Karena itu, Djarot mempertanyakan apakah memungkinkan pilkada digelar secara asimetris. "Sehingga, tidak semua (kepala daerah) dipilih secara langsung," ujarnya. Bisa jadi hanya gubernur yang dipilih langsung, atau hanya bupati/wali kota yang dipilih langsung oleh rakyat.

Menurut Djarot, pilkada tidak langsung bisa mengurangi pengeluaran negara maupun biaya yang digelontorkan calon kepala daerah. Adapun pilkada langsung seperti saat ini sudah terbukti berbiaya tinggi. Untuk gelaran Pemilu Serentak 2024, negara harus menggelontorkan dana sekitar Rp 100 triliun.

Tak hanya negara, para calon kepala daerah juga harus mengeluarkan dana besar. "Sebagian besar dana pilkada calon kepala daerah disediakan oleh para pemodal," ujar Djarot.

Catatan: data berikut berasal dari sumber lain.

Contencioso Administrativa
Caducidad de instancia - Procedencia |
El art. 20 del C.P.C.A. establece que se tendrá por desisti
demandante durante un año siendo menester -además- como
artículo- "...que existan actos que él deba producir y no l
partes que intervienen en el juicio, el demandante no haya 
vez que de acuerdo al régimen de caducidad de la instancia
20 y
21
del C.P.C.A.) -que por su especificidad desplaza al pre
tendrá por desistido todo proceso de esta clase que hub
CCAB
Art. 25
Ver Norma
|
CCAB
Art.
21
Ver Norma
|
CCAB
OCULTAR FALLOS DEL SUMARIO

Untuk mengganti biaya pilkada nan mahal itu, akhirnya banyak kepala daerah yang melakukan praktik korupsi. "Salah satu dampak negatif (pilkada langsung berbiaya tinggi) adalah banyak kepala daerah yang terjerat kasus korupsi," kata politikus PDIP itu.

Djarot menambahkan, penerapan pilkada tidak langsung sudah ada contoh suksesnya, yakni di DKI Jakarta. Masyarakat Jakarta hanya memilih gubernur, sedangkan wali kota dan bupati ditunjuk. "(Buktinya Jakarta) aman, bagus, tidak ada masalah," ucap eks Gubernur DKI Jakarta itu.

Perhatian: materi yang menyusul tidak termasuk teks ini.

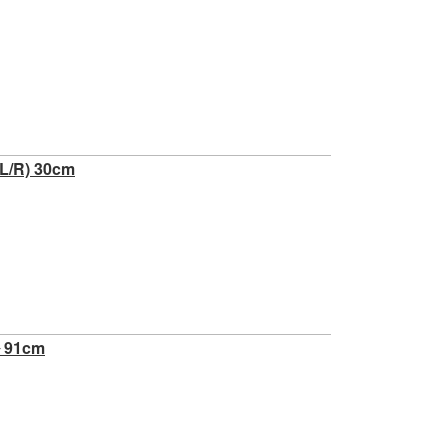
R) 30cm
91cm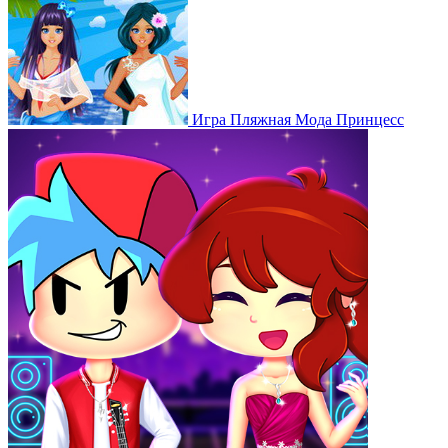
Игра Пляжная Мода Принцесс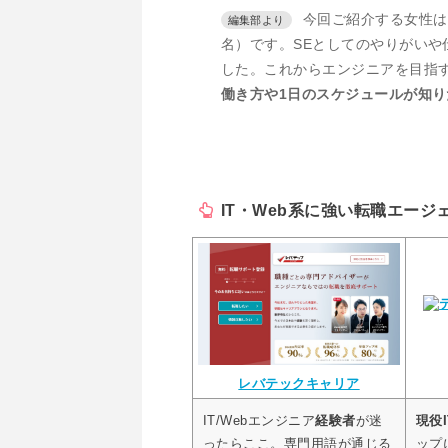
今回ご紹介する女性は
名）です。SEとしてのやりがいや
した。これからエンジニアを目指
働き方や1日のスケジュールが知り
IT・Web系に強い転職エージ
レバテックキャリア
IT/Webエンジニア
経験者
が迷
現役
ったらここ。専門用語が通じる
ップ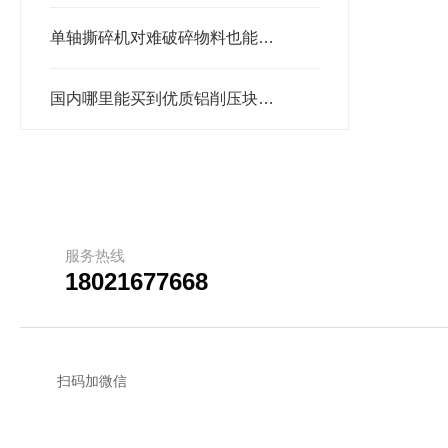
单轴撕碎机对难破碎物料也能轻易加工
国内哪里能买到优质铝削压块机？推荐恩派特品牌
服务热线
18021677668
扫码加微信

Di sisi lain, lanjut dia, ada pula daerah yang sebenarnya memang belum siap sama sekali untuk melaksanakan pilkada langsung. Misalnya, daerah otonomi baru.

Djarot mengatakan, wacana pilkada tak langsung ini akan dikaji secara serius oleh Badan Pengkajian MPR. Ia menargetkan proses pengkajian rampung dalam tahun ini. Hasil kajian itu selanjutnya akan jadi rekomendasi MPR.

Ketika ditanya apakah pilkada tidak langsung akan diterapkan saat Pilkada Serentak 2024, Djarot menyebut kecil kemungkinannya. Sebab, sudah tidak bisa lagi melakukan revisi UU Pemilu.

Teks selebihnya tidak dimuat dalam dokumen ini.